国分寺発達障害児学習指導教室smileのブログ

国分寺発達障害児学習指導教室smileのブログ

国分寺市にて、発達に不安のあるお子さまを対象に、個別指導を行っております。
ABA(応用行動分析)を基盤に、一対一体制・60分のセラピーをやります。
HPはコチラ↓↓
http://smileryoiku.com/


みてくださってありがとうございます。

日々ABAセラピーをするなかで、気づいたことや感じたことを、徒然に綴ってみたいと思います。


当教室に、体験セラピーで初めて生徒さんがいらっしゃった時、私はいつからか、

「目か、耳か、どちらを多く使っているか」をまず最初に確認するようになりました。


遊び方を見れば、大体わかります。

好きな遊びに、答えは隠されています。


どちらかが極端に優位ではなく、バランスよく両方同じくらい使えていることもありますが、発達障害をもつお子さんは、どちらかが大きく優位で、どちらかに苦手があるということが多いです。


私がよく経験しているのは、明らかに聴覚優位のお子さんなのに、心理士等の専門家から「視覚優位」だと早い段階で言われ(発達検査を受ける前に言われている)、「この子は視覚優位なんだ」と親御さんが思い込み続けていた、というケースです。

ADHDのお子さんは、私が今まで見てきた生徒さんのことだけで言えば、聴覚に頼って生きているケースの方が多かったです。

注意集中が続かないことも関わるのか、「注目する力」が弱いことが多いです。(もちろん視覚優位なADHDのお子さんもいます。

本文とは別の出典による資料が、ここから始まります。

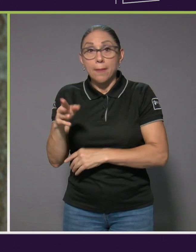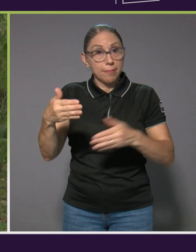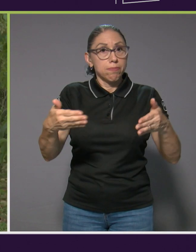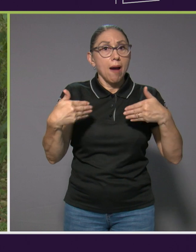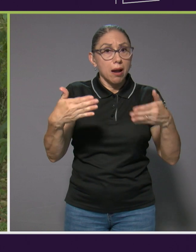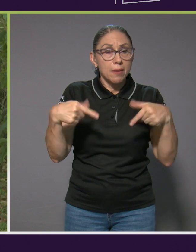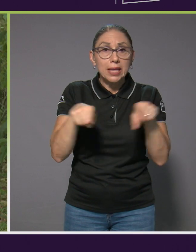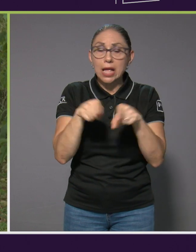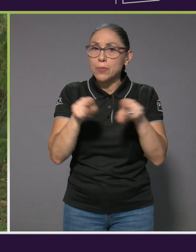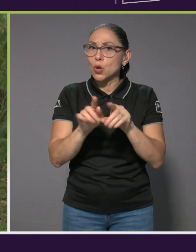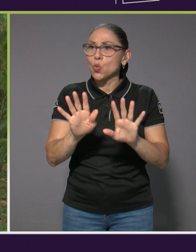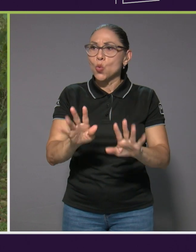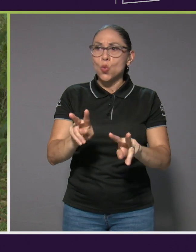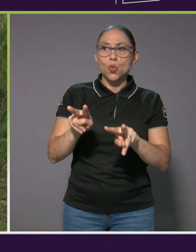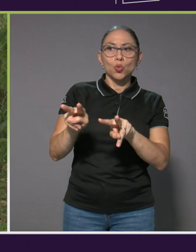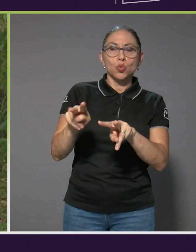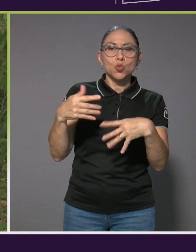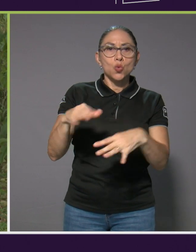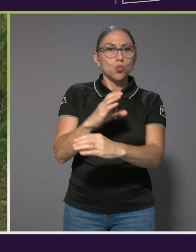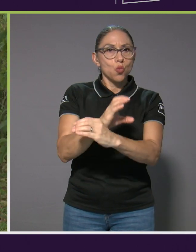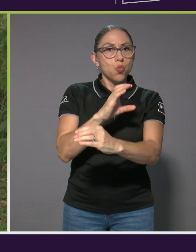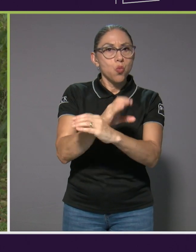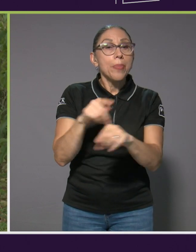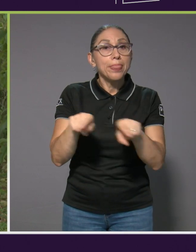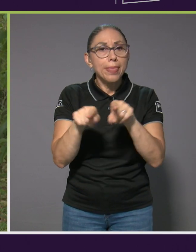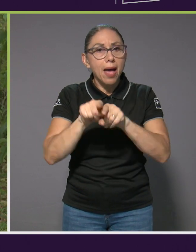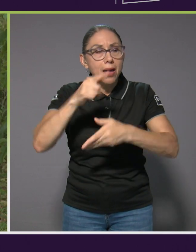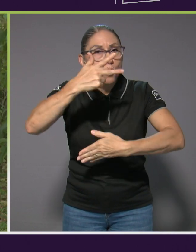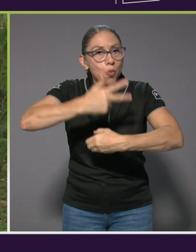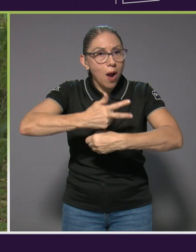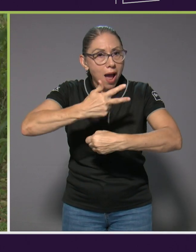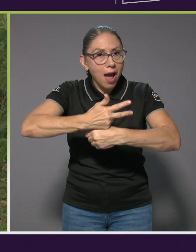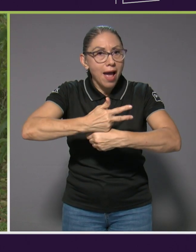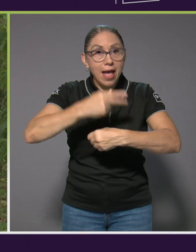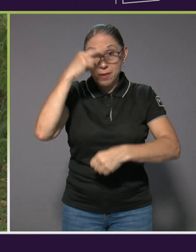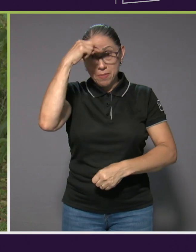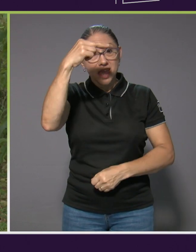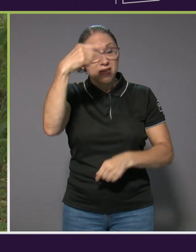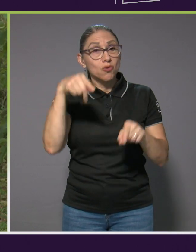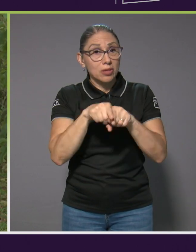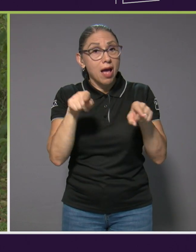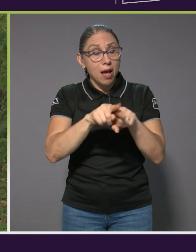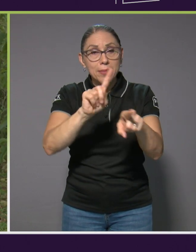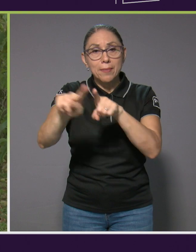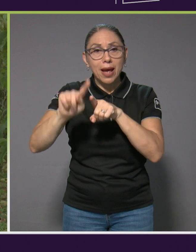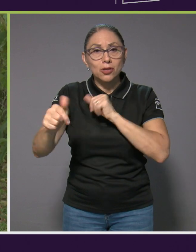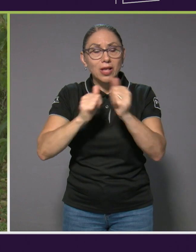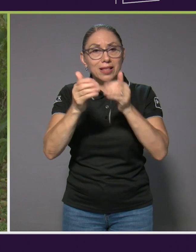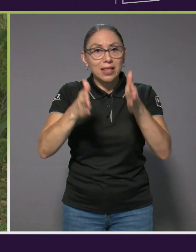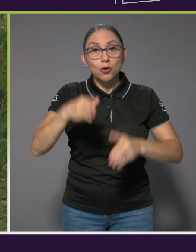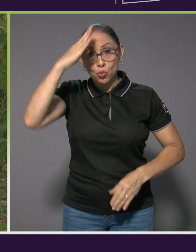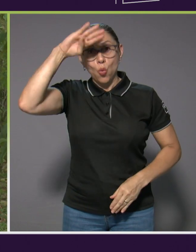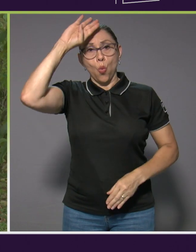están ahí, Guatemala, México, México está sacando varios atletas, Cuba.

)

「見比べる」ことも苦手なため、それが学習を進める際にネックとなることもあり、工夫が必要になります。

視知覚が弱かったり、視覚記憶が弱かったりすることや、聴覚記憶は優れていたりすることが、5,6歳でWISCを受けて明らかになり、「やはり」と思うことが、本当に多いです。


どのような発達障害児にも、絵カードや文字などの視覚支援をすることは有効です。

それには、「視覚情報は聴覚情報よりスピードがゆっくりだから」という理由が大きく働いています。

音声言語は一瞬で消えてしまいますが、視覚情報にすると形となって継続しているため、ADHDのような注意集中が続きにくいお子さんの意識を持続させるのにも、有効に働きます。

必ずしも、「子どもが視覚優位だから」有効なわけではないのです。


「隠れ聴覚優位」なお子さんがとても多いことが数年前から気になっていました。

新しいことを覚えるときは、耳からのインプットのほうが獲得しやすいですし、目を使うのをサボる傾向があるので、意識的に視知覚トレーニングをしたりするといいです。


新しいことを学ぶ時、視覚優位か、聴覚優位かを把握しておくと、効率の良い教え方ができますので、少し意識して、お子さんを観察してみると良いかもしれません。


視覚優位なお子さんは、「見る」ことを楽しんでいます。遊びも、絵を見るとか、パズルで形を合わせるとか、水時計を眺めるなど、目をよく使っています。


聴覚優位なお子さんは、音を聞くことを楽しむ遊びをしていることが多いです。音の鳴る本で踏切の音を聞いたり、押して音が出る遊びを楽しんでいたりします。

そして「自然な会話」を獲得するのがとても早いです。


しかし、視覚優位なお子さんでも歌は好きだったり、聴覚優位なお子さんでも、回るコマをずっと見ていたり、並べた車を横からじっと見たり、絵本を見たりすることもあり、完全にどちらかしかしない、ということはありません。

ただ、聴覚優位のお子さんをよく見ていると、「そんなに長く見ていない」「見ることを楽しんでいるわけではない」パターンが多かったりします。


ちなみに、私は完全な視覚優位な人間でして、学生時代に薄々気がついていました。

私は学校の授業をほとんど聞かず、塾も行かず、勉強は一人で参考書を読む、というほぼ独学のスタイルでやってきたのですが、

それは、教師の音声言語での説明を理解するより、参考書を読んで理解するほうが楽だったからです。難解になればなるほど、私には音声言語の説明が邪魔になりました。今でも、「聞く」より「読む」ほうが断然楽です。


逆の聴覚優位の人なら、勉強は、誰かが音声で入れてくれたほうがはかどるのでしょう。



専門家も見立て違いをすることがありますので、全て鵜呑みにせず、お子さんをよく観察してみて判断するとよいと思います。